# Light colored stool



## Andythom (Jun 20, 2009)

Ever since i got Cooper (about 2 months ago) he has had intermittent loose stool problems and bad gas. It seems like any environmental change will trigger this (car ride, visiting parents, etc), and it will last for days sometimes.

I've started feeding his a spoonful of pumpkin with each meal, and it seems to have firmed up his stool some (although it's still a little mushier than i think is normal). However, now it's almost always a really light tan color. I don't know if it's the pumpkin that could be causing this, or another issue.

He is on California Natural chicken and rice, fed 2 cups, twice a day (4 cups total). He is almost 9 months old. I plan on switching him to the CN fish recipe next bag to see if helps with his stomach problems and itchy ears (just got over an infection, but still has shakey-head).

Any input would be appreciated.

TIA


----------



## yvettelovesgoldens (Mar 30, 2009)

I am no expert, and Im sure people with tips will chime in soon. Do you think maybe the dog is having issues with the food?? Maybe an intolerance? I was told that sometimes grains in the dog food cause ear problems.
What does your vet say?
Thats aweful when you have to deal with these issues, poor pup. I hope things get better really soon
Yvette


----------



## seoguy (Aug 11, 2009)

Yuck!! I feel for you and the dog.

I had a labradoodle that got diarreah when he was stressed (which was often because we were in the process of moving). He got it so bad that he would bleed. Not a pretty picture.

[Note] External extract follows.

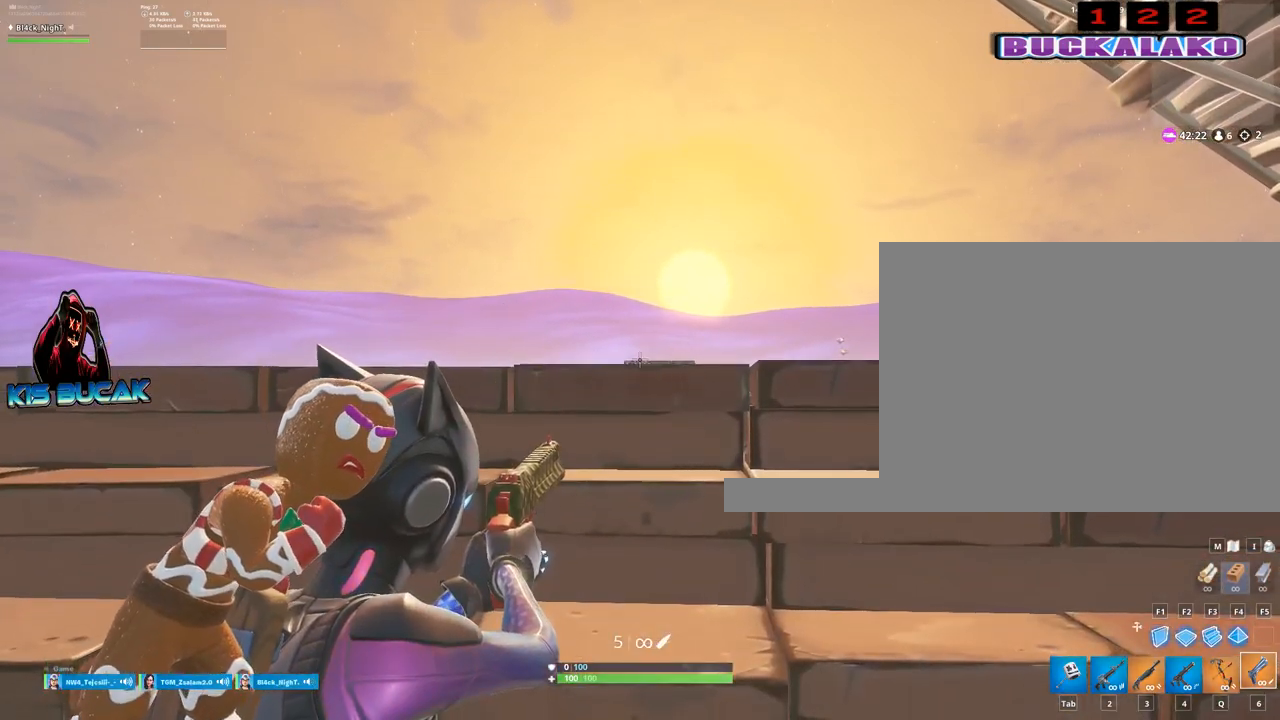
{"keys": [], "mouse": [], "mouse_move": "still", "events": [[284, "r", "down"], [334, "mouse_right", "up"], [434, "r", "up"]]}
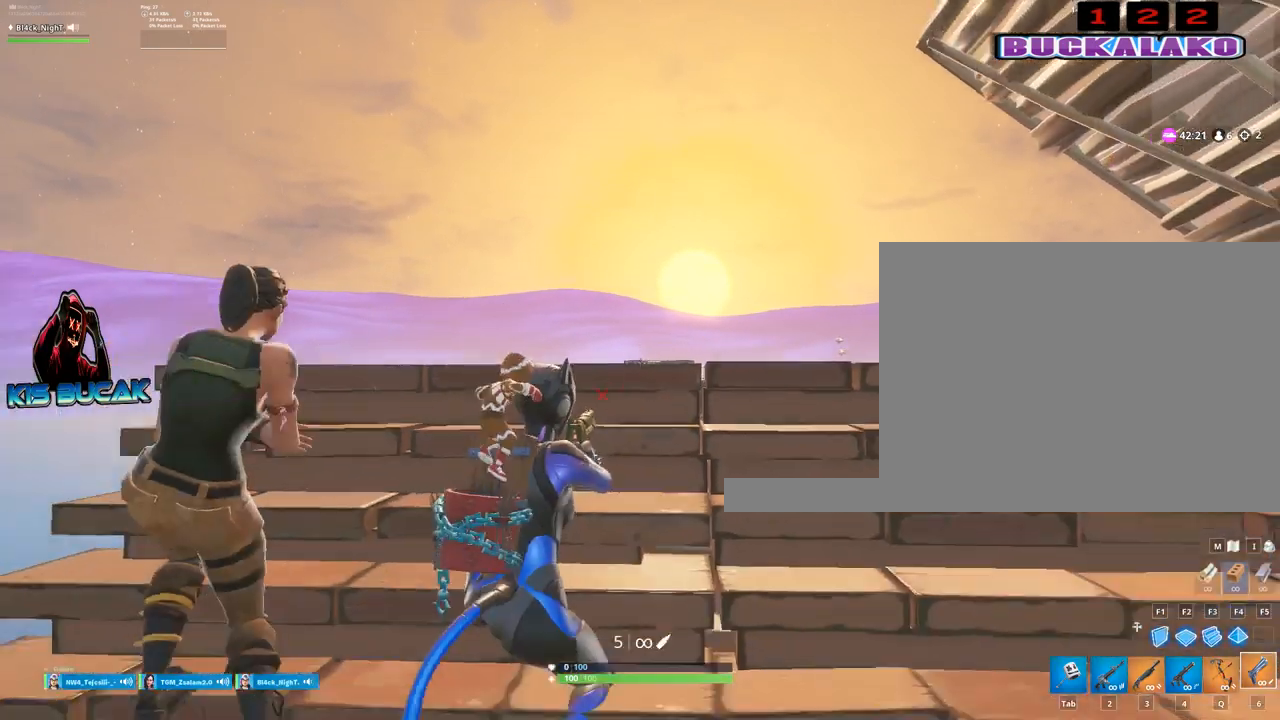
{"keys": [], "mouse": [], "mouse_move": "still", "events": [[67, "r", "down"], [117, "r", "up"]]}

The way we dealt with it was we were loving, kept the stress low and mixed in some oatmeal to firm things up. Ultimately, though, we ended up giving him away to a friend of ours who had 4 boys and 3 acres and was stable. He recovered within a week.


----------



## jwemt81 (Aug 20, 2008)

We had Tucker on CN for a very short time this past winter, maybe for about 3 months. He had the same problem with loose stools and lots of gas. He could literally clear a room while he was on that food. The CN ingredients were just way too rich for him, so we took him off it. It's a good food for some dogs, but it's also too rich for a lot of others. We didn't have good luck with it at all.


----------



## Noey (Feb 26, 2009)

Noah had food issues Science diet ZD worked wonders...just based on my own experience it might be worth a try.


----------



## Dreammom (Jan 14, 2009)

Chicken and rice based foods will produce a lighter colored stool... I know from experience LOL. YUCK!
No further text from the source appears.